# START OF Source

Fix test declarations, some impl bugs remain

vnlitvinov · vnlitvinov · commit fb496f14dc88 · 2022-03-31T19:02:27.000+03:00
Signed-off-by: Vasily Litvinov &lt;vasilij.n.litvinov@intel.com&gt;
diff --git a/pandas/core/exchange/dataframe.py b/pandas/core/exchange/dataframe.py
@@ -28,6 +28,9 @@ def __init__(
         self._nan_as_null = nan_as_null
         self._allow_copy = allow_copy
 
+    def __dataframe__(self, nan_as_null: bool = False, allow_copy: bool = True):
+        return PandasDataFrameXchg(self._df, nan_as_null, allow_copy)
+
     @property
     def metadata(self):
         # `index` isn't a regular column, and the protocol doesn't support row
diff --git a/pandas/core/exchange/dataframe_protocol.py b/pandas/core/exchange/dataframe_protocol.py
@@ -93,6 +93,15 @@ class ColumnBuffers(TypedDict):
     offsets: Optional[Tuple["Buffer", Any]]
 
 
+class CategoricalDescription(TypedDict):
+    # whether the ordering of dictionary indices is semantically meaningful
+    is_ordered: bool
+    # whether a dictionary-style mapping of categorical values to other objects exists
+    is_dictionary: bool
+    # Python-level only (e.g. ``{int: str}``). None if not a dictionary-style categorical.

# END OF Source

→ Problems to solve
1: In the pandas commit diff, what does the newly added `__dataframe__` method return?
2: Carry on the pandas commit diff from its last line shown.

# START OF Material provided

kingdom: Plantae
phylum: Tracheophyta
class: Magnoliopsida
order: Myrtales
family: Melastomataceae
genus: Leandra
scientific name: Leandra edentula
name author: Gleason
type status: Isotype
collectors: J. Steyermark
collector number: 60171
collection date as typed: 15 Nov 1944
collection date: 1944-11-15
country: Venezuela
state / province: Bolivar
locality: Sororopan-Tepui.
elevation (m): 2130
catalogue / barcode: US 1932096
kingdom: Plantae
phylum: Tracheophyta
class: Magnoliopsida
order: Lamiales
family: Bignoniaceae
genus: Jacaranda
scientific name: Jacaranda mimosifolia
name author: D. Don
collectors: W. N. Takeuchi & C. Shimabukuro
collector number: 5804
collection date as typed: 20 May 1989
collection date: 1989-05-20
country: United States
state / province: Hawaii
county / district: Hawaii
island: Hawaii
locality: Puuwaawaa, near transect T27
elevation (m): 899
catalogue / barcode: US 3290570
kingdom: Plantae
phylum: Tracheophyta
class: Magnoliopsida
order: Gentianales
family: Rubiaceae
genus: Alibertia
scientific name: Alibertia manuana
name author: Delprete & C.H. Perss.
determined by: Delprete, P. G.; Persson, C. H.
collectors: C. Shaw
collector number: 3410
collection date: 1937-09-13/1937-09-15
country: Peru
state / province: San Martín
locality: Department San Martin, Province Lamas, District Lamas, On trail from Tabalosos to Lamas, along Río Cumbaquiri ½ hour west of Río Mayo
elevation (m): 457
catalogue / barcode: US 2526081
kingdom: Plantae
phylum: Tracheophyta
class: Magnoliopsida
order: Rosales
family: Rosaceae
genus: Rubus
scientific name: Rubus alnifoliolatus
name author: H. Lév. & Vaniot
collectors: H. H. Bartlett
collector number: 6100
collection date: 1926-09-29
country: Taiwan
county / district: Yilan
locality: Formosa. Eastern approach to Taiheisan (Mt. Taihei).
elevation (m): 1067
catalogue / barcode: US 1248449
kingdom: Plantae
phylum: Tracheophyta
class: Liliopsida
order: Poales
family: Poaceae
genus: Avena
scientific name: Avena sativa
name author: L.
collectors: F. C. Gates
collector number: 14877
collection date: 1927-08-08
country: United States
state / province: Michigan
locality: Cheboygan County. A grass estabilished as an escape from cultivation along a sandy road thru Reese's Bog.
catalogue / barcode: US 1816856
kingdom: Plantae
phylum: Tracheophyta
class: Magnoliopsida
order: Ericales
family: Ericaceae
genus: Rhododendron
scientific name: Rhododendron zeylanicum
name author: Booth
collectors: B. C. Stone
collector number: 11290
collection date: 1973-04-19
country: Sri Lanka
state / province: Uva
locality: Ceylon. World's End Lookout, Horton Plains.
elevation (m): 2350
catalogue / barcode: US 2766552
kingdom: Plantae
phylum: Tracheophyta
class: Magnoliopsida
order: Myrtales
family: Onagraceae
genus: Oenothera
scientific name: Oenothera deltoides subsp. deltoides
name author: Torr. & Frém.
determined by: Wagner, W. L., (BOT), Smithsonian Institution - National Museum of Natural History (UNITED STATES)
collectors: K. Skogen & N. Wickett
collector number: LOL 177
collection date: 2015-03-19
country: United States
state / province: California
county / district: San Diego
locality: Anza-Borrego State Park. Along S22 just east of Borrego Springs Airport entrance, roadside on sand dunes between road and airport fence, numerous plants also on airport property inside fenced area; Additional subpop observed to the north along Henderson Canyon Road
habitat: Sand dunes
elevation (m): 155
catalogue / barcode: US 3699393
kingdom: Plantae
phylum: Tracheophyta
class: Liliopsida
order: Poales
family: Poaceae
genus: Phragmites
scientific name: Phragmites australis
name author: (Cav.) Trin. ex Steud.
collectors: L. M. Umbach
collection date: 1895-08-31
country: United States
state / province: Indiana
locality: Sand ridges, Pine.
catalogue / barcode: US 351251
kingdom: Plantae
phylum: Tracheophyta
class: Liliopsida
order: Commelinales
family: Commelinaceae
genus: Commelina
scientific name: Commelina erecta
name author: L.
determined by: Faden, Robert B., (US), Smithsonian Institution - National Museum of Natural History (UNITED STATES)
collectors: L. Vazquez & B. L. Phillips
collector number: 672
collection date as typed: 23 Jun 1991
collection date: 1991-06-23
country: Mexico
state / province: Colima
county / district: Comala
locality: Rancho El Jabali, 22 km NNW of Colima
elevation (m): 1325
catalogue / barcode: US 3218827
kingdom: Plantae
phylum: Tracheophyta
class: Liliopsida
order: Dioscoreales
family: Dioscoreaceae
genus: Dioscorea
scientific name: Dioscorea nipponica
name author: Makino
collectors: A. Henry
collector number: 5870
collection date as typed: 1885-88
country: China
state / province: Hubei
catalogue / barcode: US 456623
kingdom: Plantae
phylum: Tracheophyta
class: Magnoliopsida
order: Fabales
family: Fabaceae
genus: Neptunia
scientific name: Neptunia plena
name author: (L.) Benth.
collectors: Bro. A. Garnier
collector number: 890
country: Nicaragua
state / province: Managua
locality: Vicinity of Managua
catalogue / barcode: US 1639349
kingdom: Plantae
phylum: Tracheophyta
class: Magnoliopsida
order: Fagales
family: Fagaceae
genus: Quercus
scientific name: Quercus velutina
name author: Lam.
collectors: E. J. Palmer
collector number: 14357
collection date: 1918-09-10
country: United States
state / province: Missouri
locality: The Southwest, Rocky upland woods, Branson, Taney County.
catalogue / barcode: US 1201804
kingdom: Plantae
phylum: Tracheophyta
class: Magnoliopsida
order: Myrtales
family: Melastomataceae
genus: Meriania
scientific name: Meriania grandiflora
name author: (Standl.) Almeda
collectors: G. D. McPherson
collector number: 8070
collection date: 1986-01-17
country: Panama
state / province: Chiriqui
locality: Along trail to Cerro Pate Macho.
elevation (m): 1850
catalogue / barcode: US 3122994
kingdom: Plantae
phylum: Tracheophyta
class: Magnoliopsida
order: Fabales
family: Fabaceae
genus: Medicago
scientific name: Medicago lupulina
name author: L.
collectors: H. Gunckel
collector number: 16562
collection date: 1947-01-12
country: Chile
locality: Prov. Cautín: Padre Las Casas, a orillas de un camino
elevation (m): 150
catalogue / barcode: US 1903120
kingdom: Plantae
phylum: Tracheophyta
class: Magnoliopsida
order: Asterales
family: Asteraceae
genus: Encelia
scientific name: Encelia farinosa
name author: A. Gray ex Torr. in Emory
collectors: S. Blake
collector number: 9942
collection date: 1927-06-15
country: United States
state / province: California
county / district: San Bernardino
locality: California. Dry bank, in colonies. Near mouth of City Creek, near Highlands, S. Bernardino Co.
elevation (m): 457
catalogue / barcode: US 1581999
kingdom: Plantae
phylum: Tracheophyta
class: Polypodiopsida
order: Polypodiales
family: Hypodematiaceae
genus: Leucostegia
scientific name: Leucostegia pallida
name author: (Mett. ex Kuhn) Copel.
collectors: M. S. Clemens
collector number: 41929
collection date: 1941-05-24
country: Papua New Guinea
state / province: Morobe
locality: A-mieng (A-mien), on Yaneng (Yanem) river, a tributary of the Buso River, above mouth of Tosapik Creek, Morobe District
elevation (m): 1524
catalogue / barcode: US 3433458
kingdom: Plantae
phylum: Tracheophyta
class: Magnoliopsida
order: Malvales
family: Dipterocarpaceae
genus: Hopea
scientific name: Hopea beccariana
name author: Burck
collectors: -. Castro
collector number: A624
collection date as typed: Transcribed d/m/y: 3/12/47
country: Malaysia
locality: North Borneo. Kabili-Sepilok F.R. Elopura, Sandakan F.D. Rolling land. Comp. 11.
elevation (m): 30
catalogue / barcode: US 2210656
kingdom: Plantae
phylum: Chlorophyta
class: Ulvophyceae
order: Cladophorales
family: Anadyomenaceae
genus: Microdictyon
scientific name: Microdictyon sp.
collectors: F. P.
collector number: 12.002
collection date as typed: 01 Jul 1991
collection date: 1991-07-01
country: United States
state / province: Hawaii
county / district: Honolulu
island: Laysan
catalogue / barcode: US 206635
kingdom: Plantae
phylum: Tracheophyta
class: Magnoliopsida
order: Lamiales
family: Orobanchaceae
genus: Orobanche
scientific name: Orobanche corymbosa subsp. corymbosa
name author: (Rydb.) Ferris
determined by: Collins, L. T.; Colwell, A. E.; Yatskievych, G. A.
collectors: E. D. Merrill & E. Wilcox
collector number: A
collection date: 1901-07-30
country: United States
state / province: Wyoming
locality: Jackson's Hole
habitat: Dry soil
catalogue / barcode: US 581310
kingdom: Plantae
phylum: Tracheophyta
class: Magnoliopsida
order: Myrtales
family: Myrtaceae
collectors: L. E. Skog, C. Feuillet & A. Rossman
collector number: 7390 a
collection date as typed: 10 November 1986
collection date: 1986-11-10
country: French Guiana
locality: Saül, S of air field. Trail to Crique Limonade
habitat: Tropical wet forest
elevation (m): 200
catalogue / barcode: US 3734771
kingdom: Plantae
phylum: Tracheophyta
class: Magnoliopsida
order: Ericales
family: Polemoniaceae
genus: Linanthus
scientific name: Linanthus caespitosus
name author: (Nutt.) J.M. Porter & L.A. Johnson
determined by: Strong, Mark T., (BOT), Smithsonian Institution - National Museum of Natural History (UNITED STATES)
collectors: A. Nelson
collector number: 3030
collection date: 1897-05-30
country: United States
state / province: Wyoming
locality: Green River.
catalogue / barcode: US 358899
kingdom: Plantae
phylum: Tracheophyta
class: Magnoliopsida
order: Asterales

# END OF Material provided

→ Responses per task
1: A `PandasDataFrameXchg` built from `self._df`, `nan_as_null`, and `allow_copy`.

2:
+    mapping: Optional[dict]
+
+
 class Buffer(ABC):
     """
     Data in the buffer is guaranteed to be contiguous in memory.
@@ -250,15 +259,15 @@ def dtype(self) -> Tuple[DtypeKind, int, str, str]:
 
     @property
     @abstractmethod
-    def describe_categorical(self) -> Tuple[bool, bool, Optional[dict]]:
+    def describe_categorical(self) -> CategoricalDescription:
         """
         If the dtype is categorical, there are two options:
         - There are only values in the data buffer.
         - There is a separate dictionary-style encoding for categorical values.
 
         Raises TypeError if the dtype is not categorical
 
-        Returns the description on how to interpret the data buffer:
+        Returns the dictionary with description on how to interpret the data buffer:
             - "is_ordered" : bool, whether the ordering of dictionary indices is
                              semantically meaningful.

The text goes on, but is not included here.